GLOBAL - Most European pension funds have a "blinkered view" of their risks, according to a survey by the EDHEC Risk Institute.

EDHEC's survey found that accounting risk - the volatility from the pension fund in the sponsor's books - is managed by only 33% of respondents, while more than half ignore sponsor risk, or the risk of a bankrupt sponsor leaving a pension fund with deficits.

The survey also found that most schemes in Europe fail to assess the adequacy of their asset liability modelling, which could lead to "sub-optimal decisions being taken again and again", EDHEC said.

Samuel Sender, applied research manager at the institute, said the first challenge for a pension fund was meeting its liability by hedging it away, fully or partially.

The survey showed the liability-hedging portfolio at 45% of pension funds was "modelled imprecisely".

The second challenge, he said, was to gain access to performance through optimal diversification within and between asset classes.

EDHEC's survey found that most respondents currently use market indices to define investment funds' benchmarks, even though "market indices are weighted by capitalisation and are known to be highly inefficient".

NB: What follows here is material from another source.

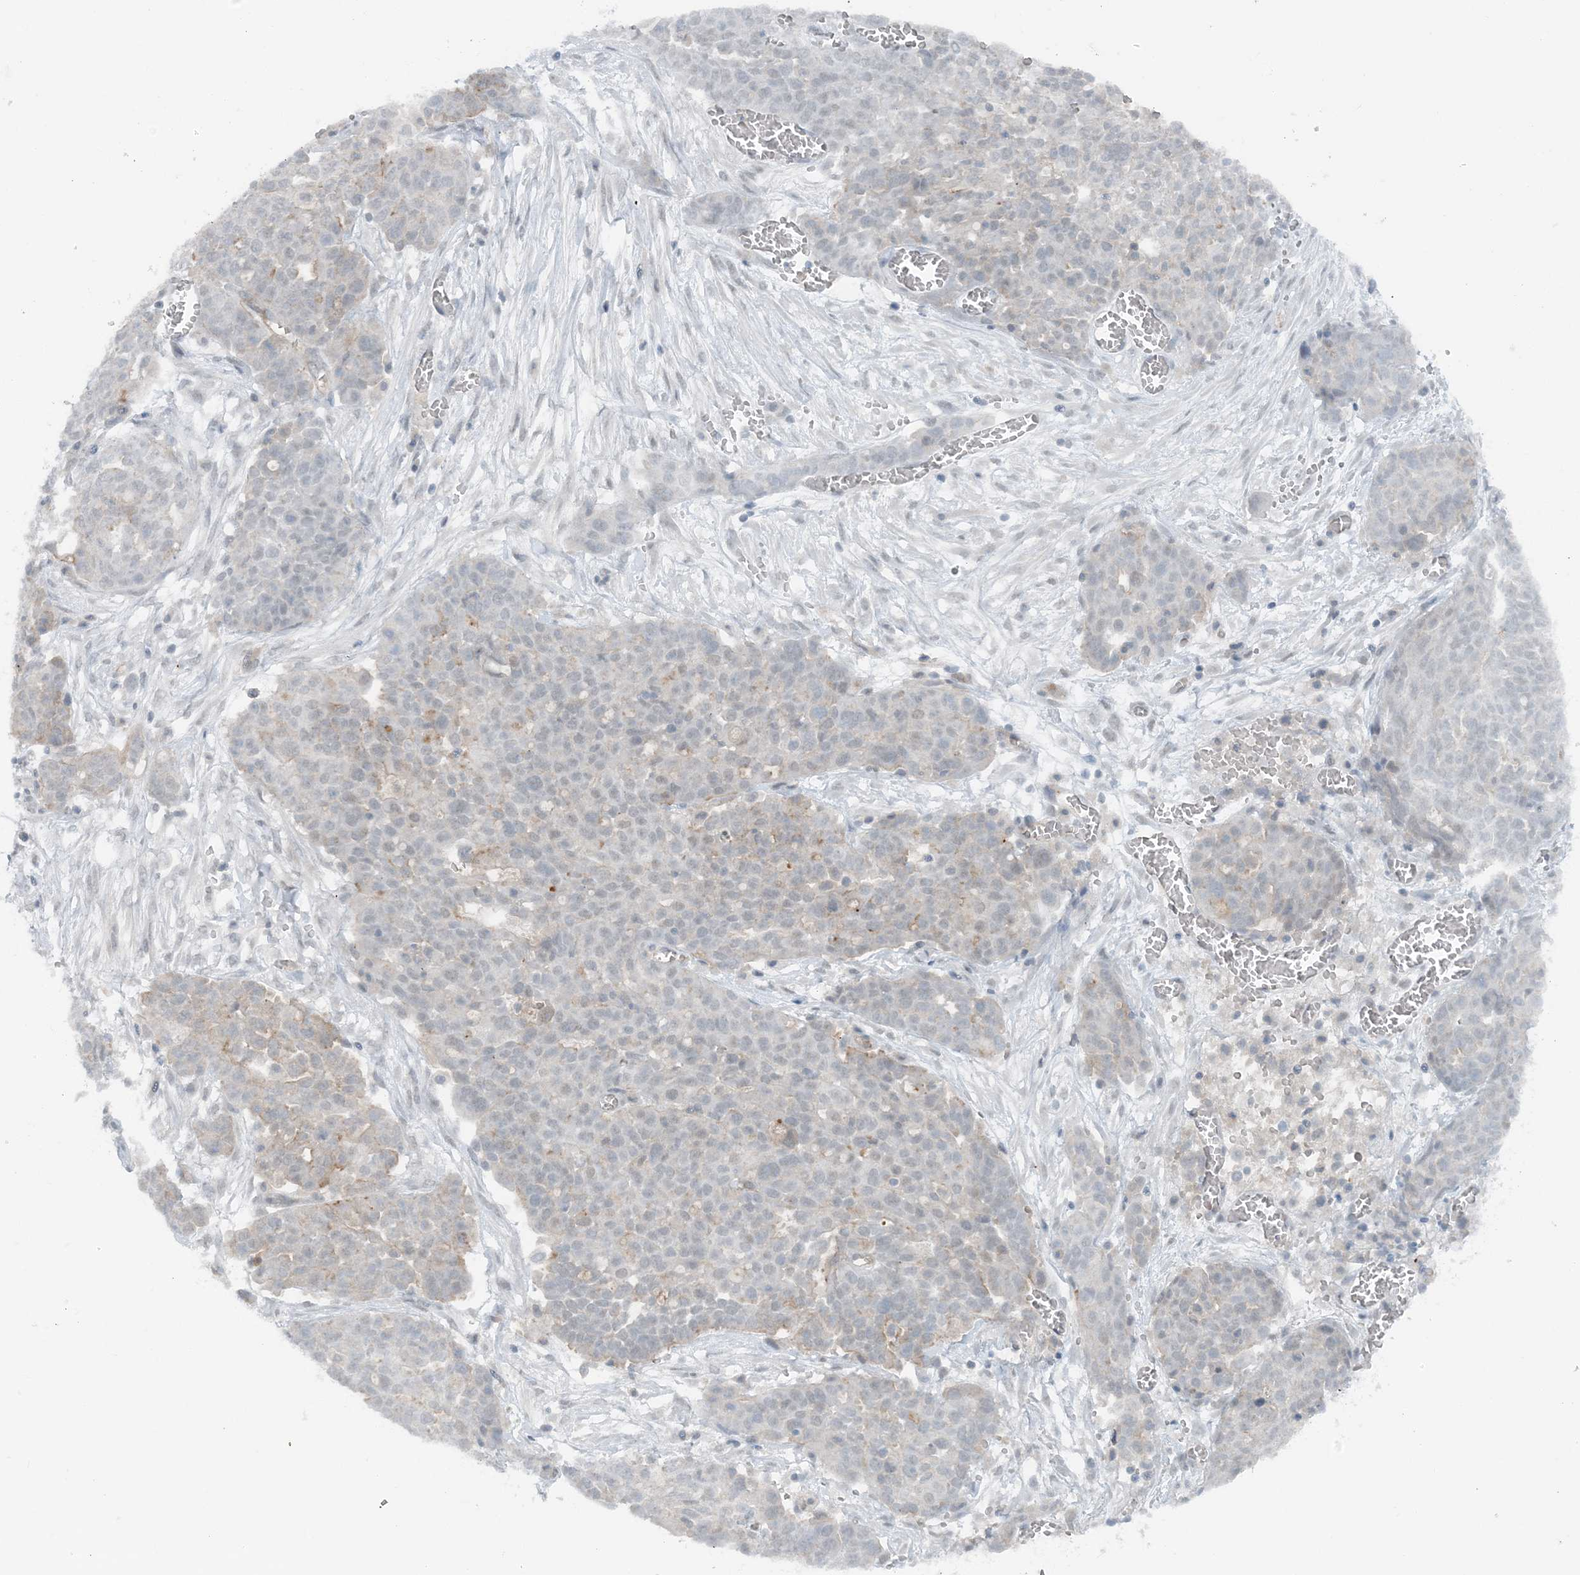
{"staining": {"intensity": "negative", "quantity": "none", "location": "none"}, "tissue": "ovarian cancer", "cell_type": "Tumor cells", "image_type": "cancer", "snomed": [{"axis": "morphology", "description": "Cystadenocarcinoma, serous, NOS"}, {"axis": "topography", "description": "Soft tissue"}, {"axis": "topography", "description": "Ovary"}], "caption": "IHC micrograph of human ovarian cancer stained for a protein (brown), which displays no positivity in tumor cells. The staining was performed using DAB to visualize the protein expression in brown, while the nuclei were stained in blue with hematoxylin (Magnification: 20x).", "gene": "ATP11A", "patient": {"sex": "female", "age": 57}}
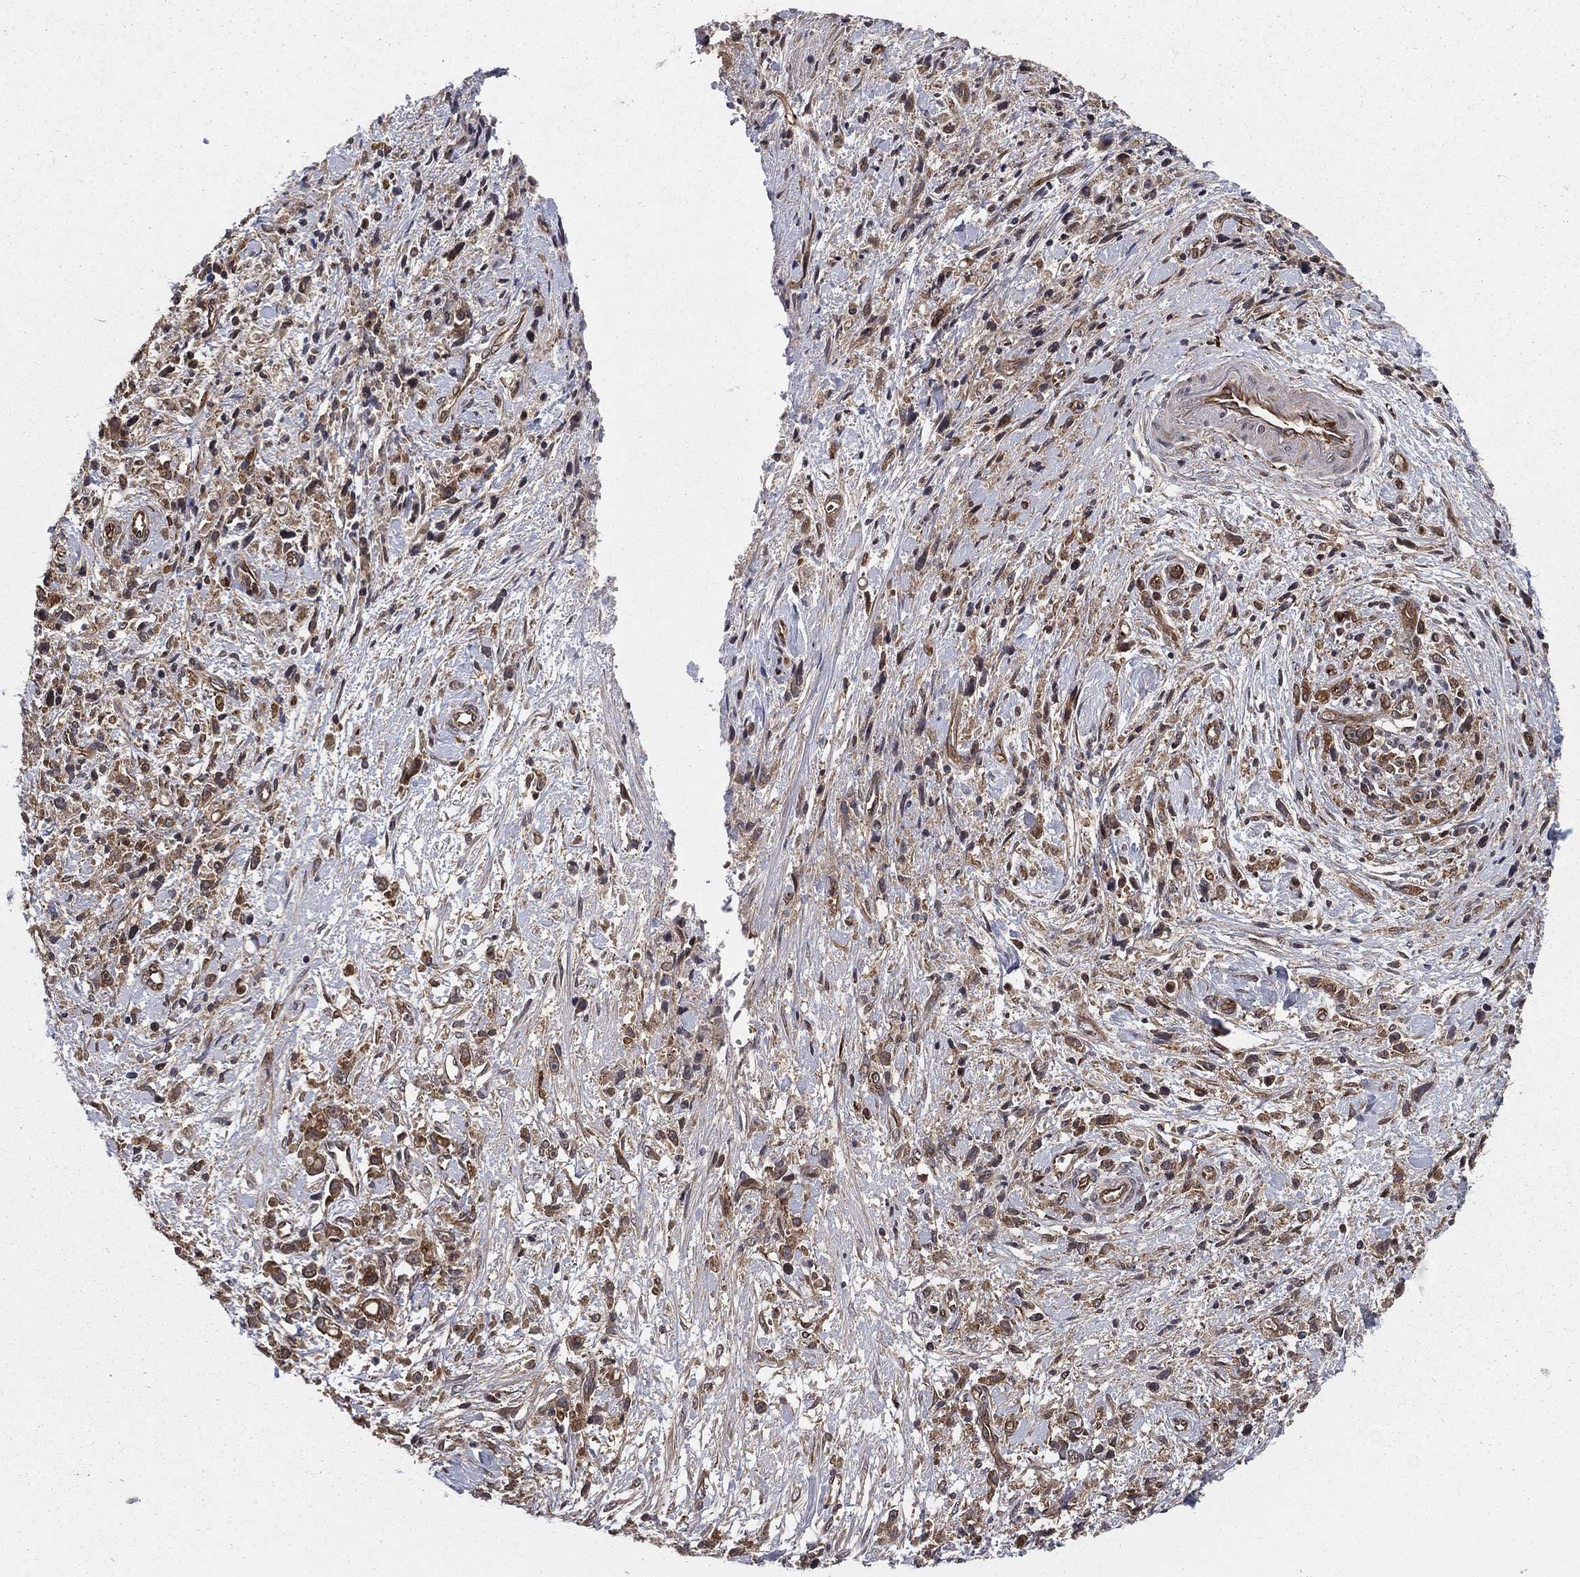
{"staining": {"intensity": "moderate", "quantity": ">75%", "location": "cytoplasmic/membranous"}, "tissue": "stomach cancer", "cell_type": "Tumor cells", "image_type": "cancer", "snomed": [{"axis": "morphology", "description": "Adenocarcinoma, NOS"}, {"axis": "topography", "description": "Stomach"}], "caption": "Moderate cytoplasmic/membranous positivity for a protein is present in about >75% of tumor cells of adenocarcinoma (stomach) using IHC.", "gene": "CERT1", "patient": {"sex": "female", "age": 59}}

The last challenge, according to Sender, is for pension funds to respect their minimum funding ratios by insuring away risks.

EDHEC said nearly a third of respondents used risk-controlled investing (RCI) strategies to manage prudential constraints, whereas more than half (56%) use economic/regulatory capital.

"Like RCI, economic capital relies on the measure of a risk budget and of a surplus," the institute said.

"Economic capital, however, involves a discretionary, rather than rule-based, investment strategy, and possible delays."